REPUBLIKA.CO.ID, Catatan tentang pesatnya perkembangan ilmu di Damaskus juga digambarkan seorang penjelajah Muslim lainnya, Ibnu Jubair.
Saat bertandang ke kota itu pada tahun 1184, dia menyaksikan begitu banyak fasilitas bagi pelajar asing dan pengunjung di Masjid Umayyah. Tak heran, bila Ibnu Jubair mendorong para pelajar dan mahasiswa dari Spanyol untuk pergi menimba ilmu ke Timur.
“Setiap orang di Barat yang ingin meraih sukses datang ke kota ini (Damaskus) untuk belajar. Sebab, fasilitas dan bantuan di sini begitu melimpah.
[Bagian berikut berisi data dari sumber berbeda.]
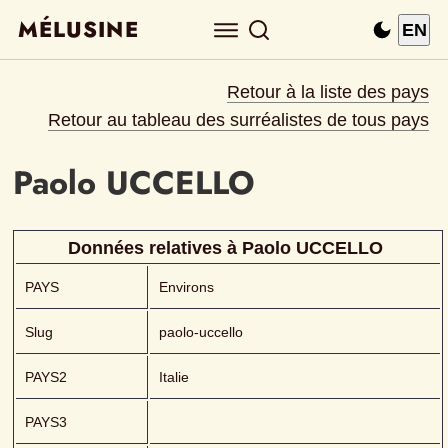
MÉLUSINE
EN
Retour à la liste des pays
Retour au tableau des surréalistes de tous pays
Paolo
UCCELLO 
Données relatives à 
Paolo
UCCELLO 
PAYS
Environs
Slug
paolo-uccello
PAYS2
Italie
PAYS3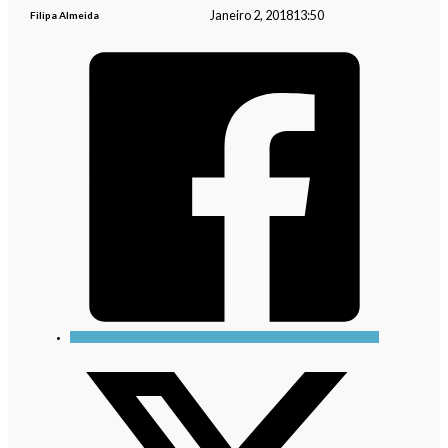
Janeiro 2, 2018
13:50
Filipa Almeida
Para pelajar yang menimba ilmu di sini tak pernah khawatir kekurangan makanan dan tempat bernaung,” papar Ibnu Jubair dalam catatan perjalanannya.
Pelopor universitas modern pertama di Damaskus dibangun penguasa Seljuk, Nizam Al-Mulk. Sepeninggal Nizam, bermunculan madrasah atau universitas di seantero kota itu pada abad pertengahan.
Menurut Tawtah, ketika itu di Damaskus berdiri 73 perguruan tinggi, 41 universitas di Yerusalem, 40 universitas di Baghdad, 14 perguruan tinggi di Aleppo, 13 universitas di Tripoli, serta 74 perguruan tinggi di Kairo.
Namun, ada pula yang menyebutkan jumlah perguruan tinggi di Damaskus pada era kejayaan Islam mencapai 150 buah. Menurut Ibnu Jubair, madrasah yang paling favorit serta terbaik di dunia saat itu adalah Al-Nuriyyah Al-Kubra berada di Damaskus. Perguruan tinggi itu didirikan Khalifah Nur Al-Din.
Selain itu, Ibnu Jubair juga mencatat di kota itu berdiri sebuah rumah sakit tua dan sebuah rumah sakit baru. Rumah sakit yang dibangun umat Islam pertama adalah RS Al-Nuri yang dibangun pada tahun 706 M oleh Khalifah Al-Walid Ibn Abd Al-Malik dari Dinasti Ummayah.
RS itu dilengkapi dengan peralatan paling modern dan tenaga dokter serta perawat yang profesional. Pada era itu, Damaskus tumbuh pesat sebagai salah kota penting yang dikuasai umat Islam.